● **Job**
Your job with the data below: print everything from the line that holds "line: (533, 653) -> (700, 652), added" down to the line that holds "arc: (259, 927)", ends included, exactly, and nothing else.

● **Material provided**
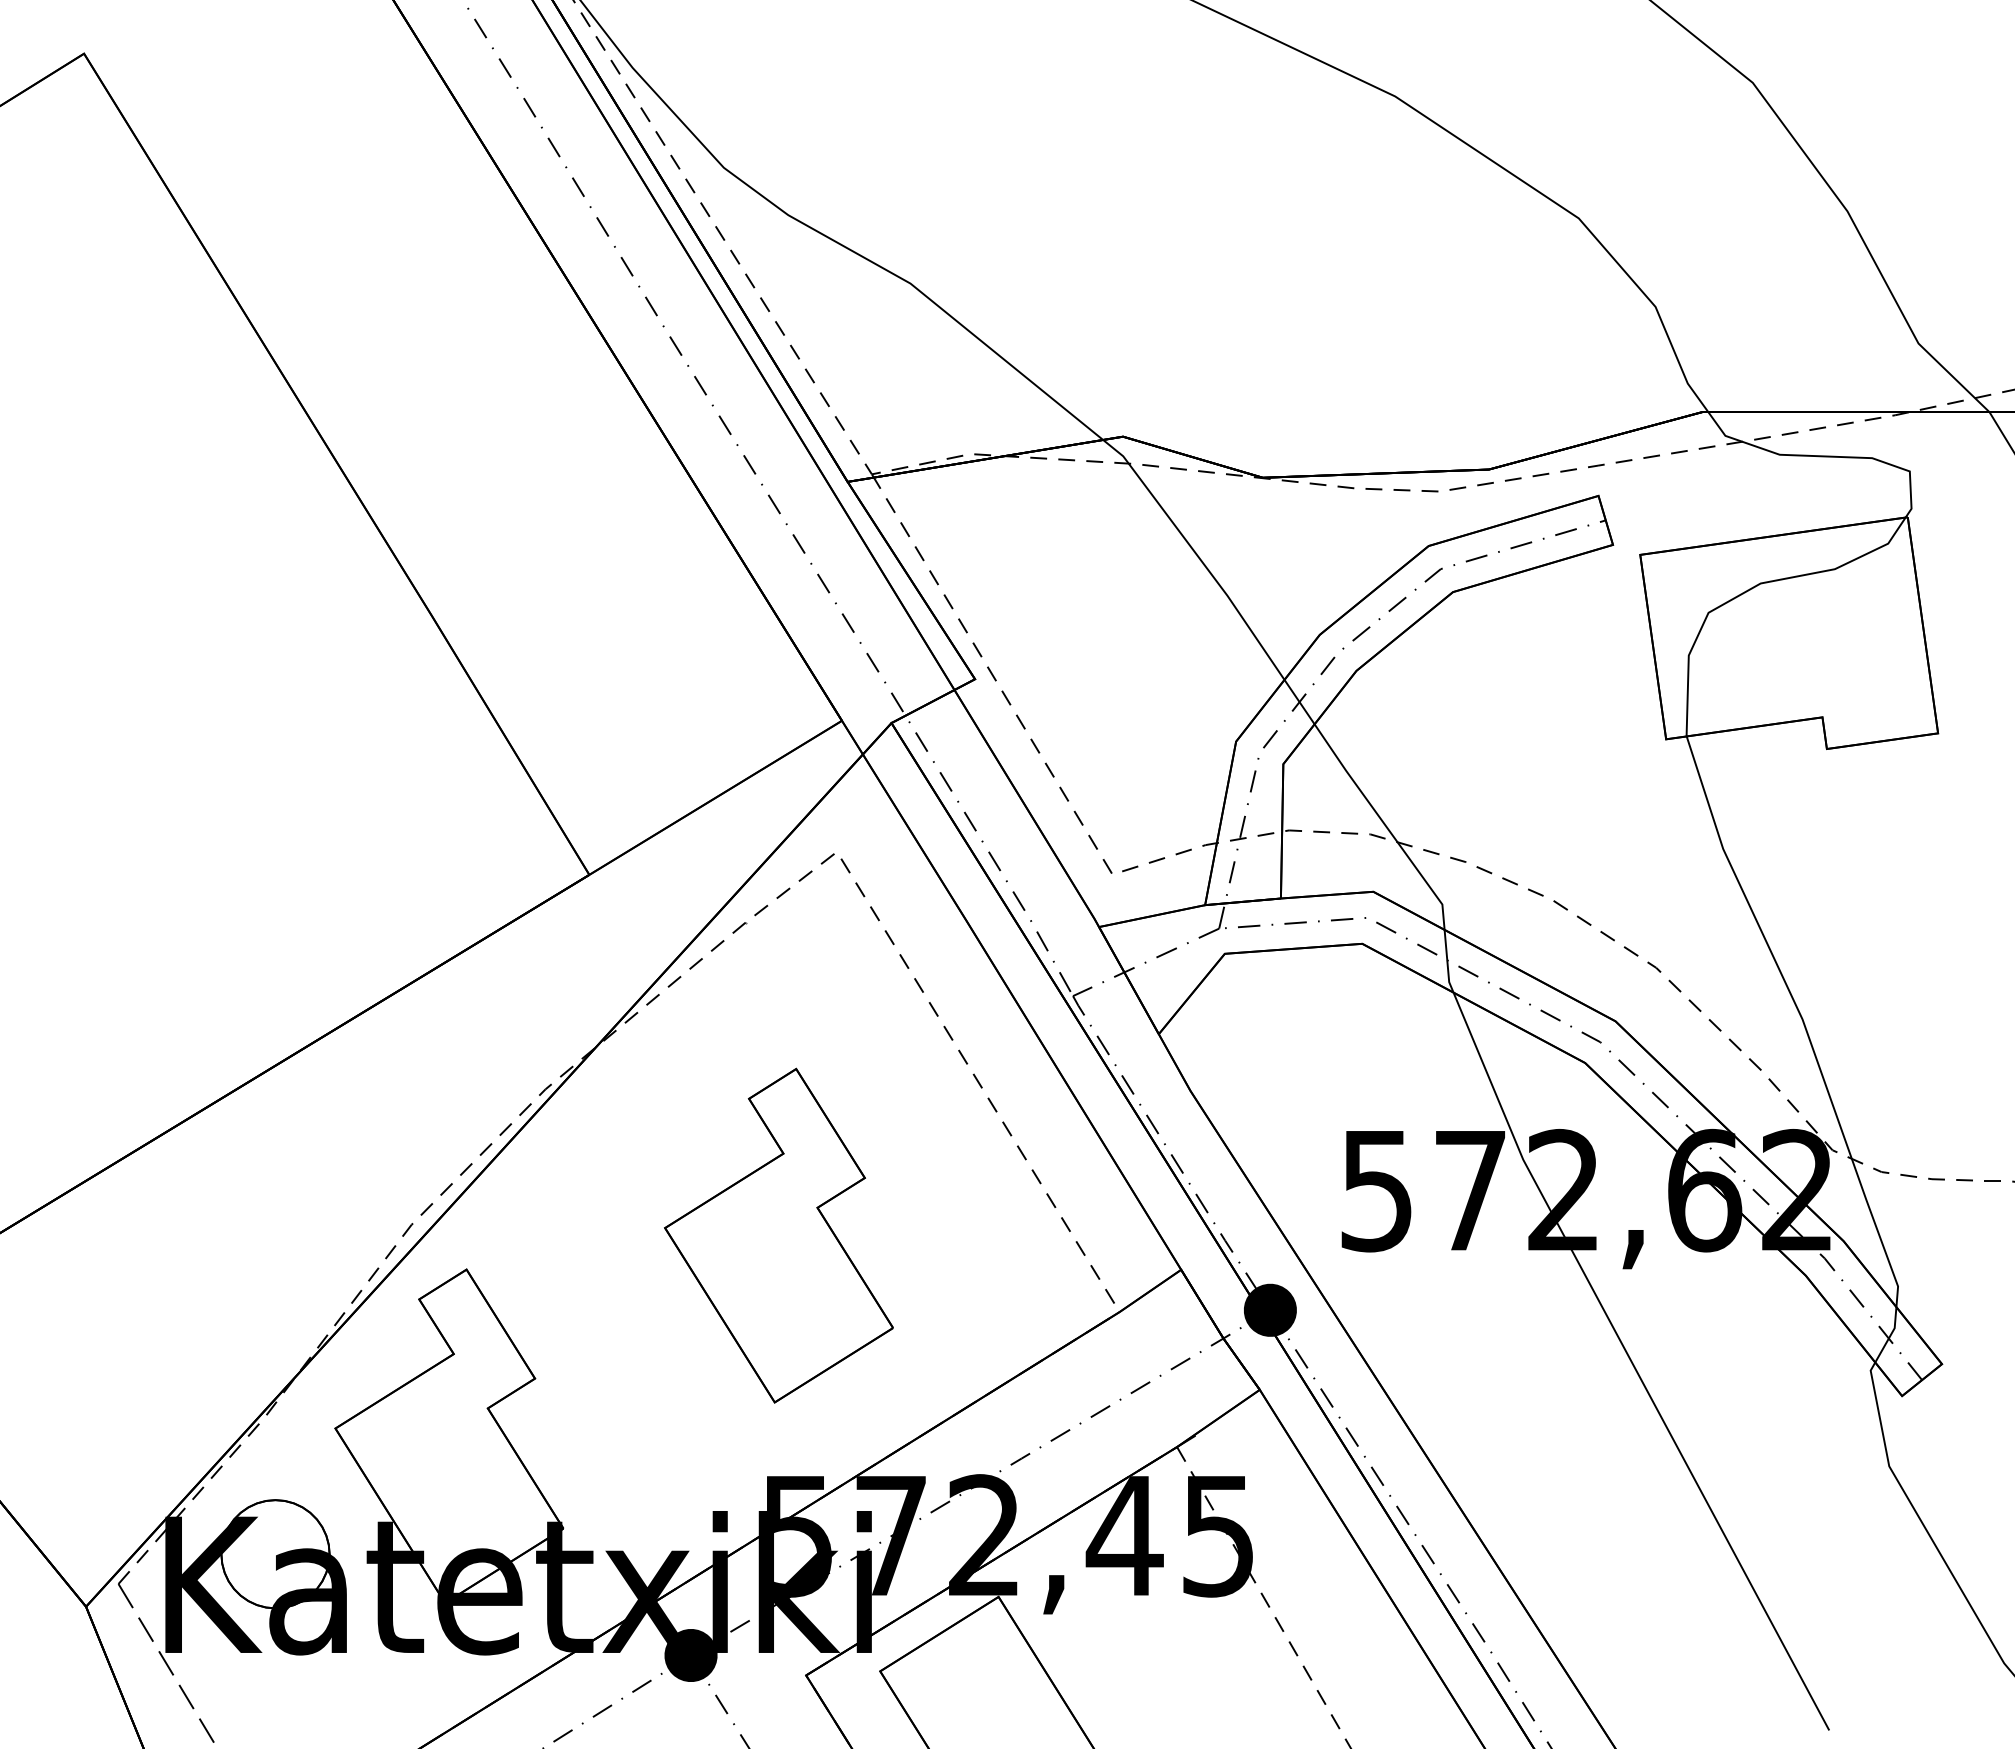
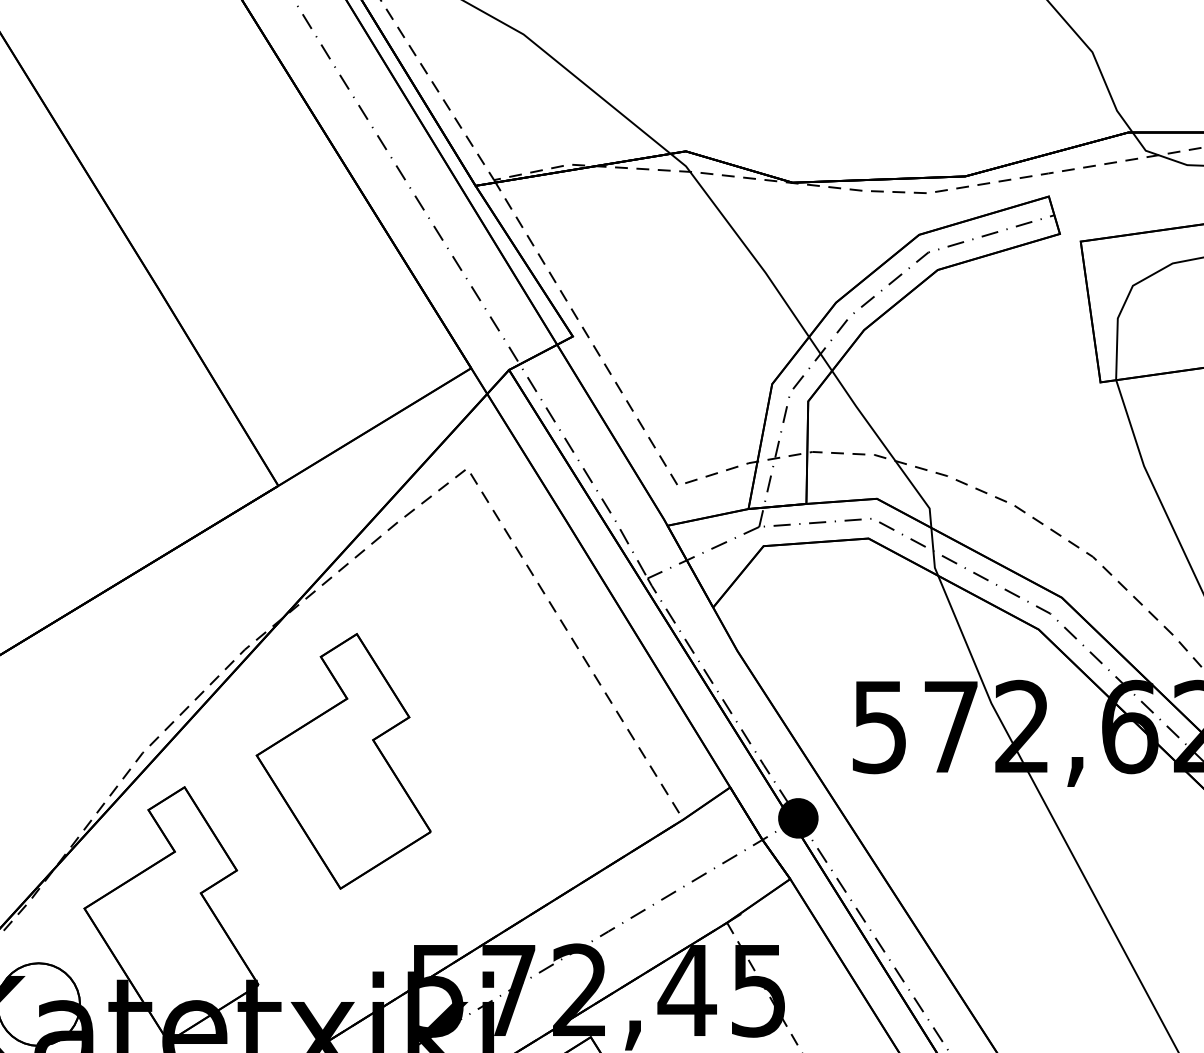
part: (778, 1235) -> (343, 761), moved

==

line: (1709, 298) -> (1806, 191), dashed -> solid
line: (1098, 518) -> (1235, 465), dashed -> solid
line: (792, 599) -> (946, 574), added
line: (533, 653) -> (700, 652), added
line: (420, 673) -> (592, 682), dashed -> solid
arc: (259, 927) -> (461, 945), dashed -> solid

...

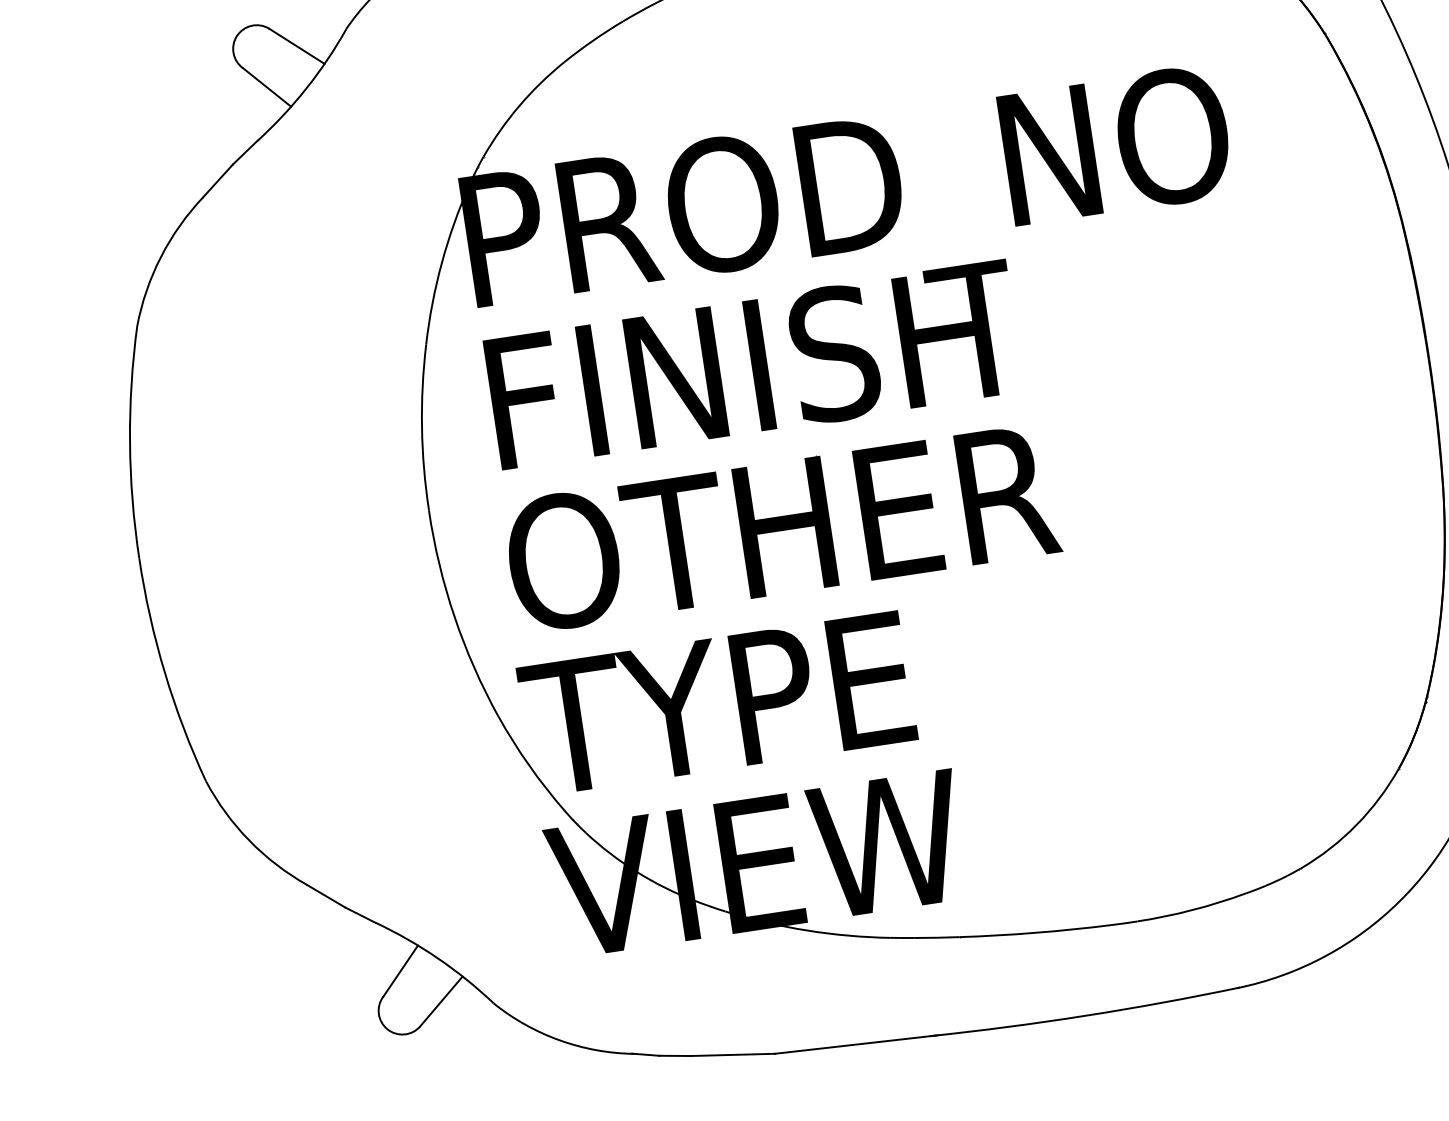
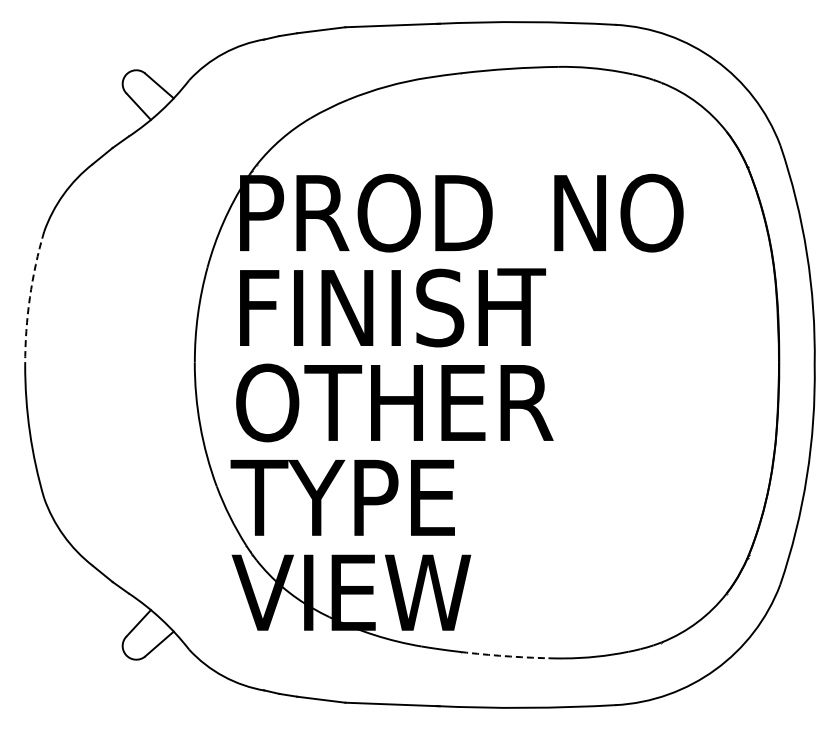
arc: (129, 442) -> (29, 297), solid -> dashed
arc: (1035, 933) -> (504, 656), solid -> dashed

● **Completed exercise**
line: (533, 653) -> (700, 652), added
line: (420, 673) -> (592, 682), dashed -> solid
arc: (259, 927) -> (461, 945), dashed -> solid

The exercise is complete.